REPUBLIKA.CO.ID, BAGHDAD -- Pemimpin blok politik utama di Irak, Sabtu (1/6), melancarkan pembicaraan di Ibu Kota Irak, Baghdad, dalam upaya membahas krisis politik yang mengancam akan menjerumuskan Irak ke dalam pergolakan sektarian habis-habisan, kata satu televisi resmi.
Sebagian politikus senior dari berbagai faksi Irak, termasuk Perdana Menteri Nuri Al-Maliki, Ketua Parlemen Osama An-Nujaifi, dan Wakil Al-Maliki --Roj Nuri Shawis, yang juga seorang pemimpin Kurdi-- dijadwalkan bertemu di kantor pemimpin Syiah Ammar Al-Hakim, Ketua Dewan Tertinggi Islam Irak, demikian laporan stasiun televisi resmi Iraqia.
Pertemuan itu dijadwalkan membahas berbagai cara mengakhiri perbedaan politik di kalangan berbagai faksi, selain situasi keamanan yang baru-baru ini memburuk di negeri tersebut. Para peserta pertemuan juga dijadwalkan membicarakan masalah berlanjutnya protes oleh masyarakat Sunni yang berawal pada penghujung Desember, kata saluran televisi itu.
Pertemuan tersebut diselenggarakan di tengah meningkatnya ketegangan sektarian antara masyarakat, demikian laporan Xinhua. Pertikaian telah mencapai tingkat tertingginya sejak tentara AS ditarik dari Irak pada akhir 2011.

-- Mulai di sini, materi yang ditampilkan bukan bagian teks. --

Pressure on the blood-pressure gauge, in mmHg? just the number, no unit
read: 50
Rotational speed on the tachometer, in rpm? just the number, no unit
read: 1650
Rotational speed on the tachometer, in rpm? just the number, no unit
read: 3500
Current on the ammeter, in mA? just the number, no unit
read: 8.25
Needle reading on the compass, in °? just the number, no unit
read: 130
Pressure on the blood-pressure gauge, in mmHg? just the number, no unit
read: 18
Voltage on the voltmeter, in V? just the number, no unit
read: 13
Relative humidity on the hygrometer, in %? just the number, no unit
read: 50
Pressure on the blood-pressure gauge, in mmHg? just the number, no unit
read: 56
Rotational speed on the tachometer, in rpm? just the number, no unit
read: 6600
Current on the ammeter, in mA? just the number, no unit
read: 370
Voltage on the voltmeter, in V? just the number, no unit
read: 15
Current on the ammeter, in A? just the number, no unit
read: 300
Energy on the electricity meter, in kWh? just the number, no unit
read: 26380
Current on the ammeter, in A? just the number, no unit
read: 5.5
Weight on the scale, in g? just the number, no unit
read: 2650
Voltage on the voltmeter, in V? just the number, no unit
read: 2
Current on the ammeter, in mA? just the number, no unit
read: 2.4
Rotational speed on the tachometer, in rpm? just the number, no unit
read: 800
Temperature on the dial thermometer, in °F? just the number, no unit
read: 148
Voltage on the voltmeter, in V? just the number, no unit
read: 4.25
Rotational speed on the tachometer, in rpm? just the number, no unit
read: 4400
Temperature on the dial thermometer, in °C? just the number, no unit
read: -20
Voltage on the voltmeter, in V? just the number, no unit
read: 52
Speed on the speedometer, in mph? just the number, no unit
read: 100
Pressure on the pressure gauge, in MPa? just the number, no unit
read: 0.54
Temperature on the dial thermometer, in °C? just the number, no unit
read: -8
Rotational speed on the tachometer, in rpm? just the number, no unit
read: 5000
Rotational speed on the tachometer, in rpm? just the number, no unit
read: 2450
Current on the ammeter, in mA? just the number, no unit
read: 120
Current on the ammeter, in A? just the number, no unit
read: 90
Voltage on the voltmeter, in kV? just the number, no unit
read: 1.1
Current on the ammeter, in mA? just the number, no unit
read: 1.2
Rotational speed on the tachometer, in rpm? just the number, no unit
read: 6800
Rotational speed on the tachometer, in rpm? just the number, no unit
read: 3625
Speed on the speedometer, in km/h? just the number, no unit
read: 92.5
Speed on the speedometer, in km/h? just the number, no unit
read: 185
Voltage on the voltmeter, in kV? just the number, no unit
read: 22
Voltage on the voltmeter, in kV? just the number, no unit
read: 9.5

Selama lima bulan, masyarakat Sunni telah memprotes pemerintah, yang dipelopori penganut Syiah, di berbagai provinsi dan kabupaten Sunni di Baghdad.
Misi Bantuan PBB buat Irak (UNAMI) mengatakan di dalam satu pernyataan pada Sabtu kerusuhan di Irak telah mencapai rekor paling tinggi sejak 2008, selama dua bulan belakangan --April dan Mei. Sebanyak 1.045 orang, katanya, tewas di Irak pada Mei, naik dari 712 pada April.
"Ini adalah rekor yang menyedihkan. Para pemimpin politik Irak harus segera bertindak untuk menghentikan pertumpahan darah yang tak bisa dibiarkan ini," kata Martin Kobler, Utusan PBB di Baghdad dan pemimpin UNAMI.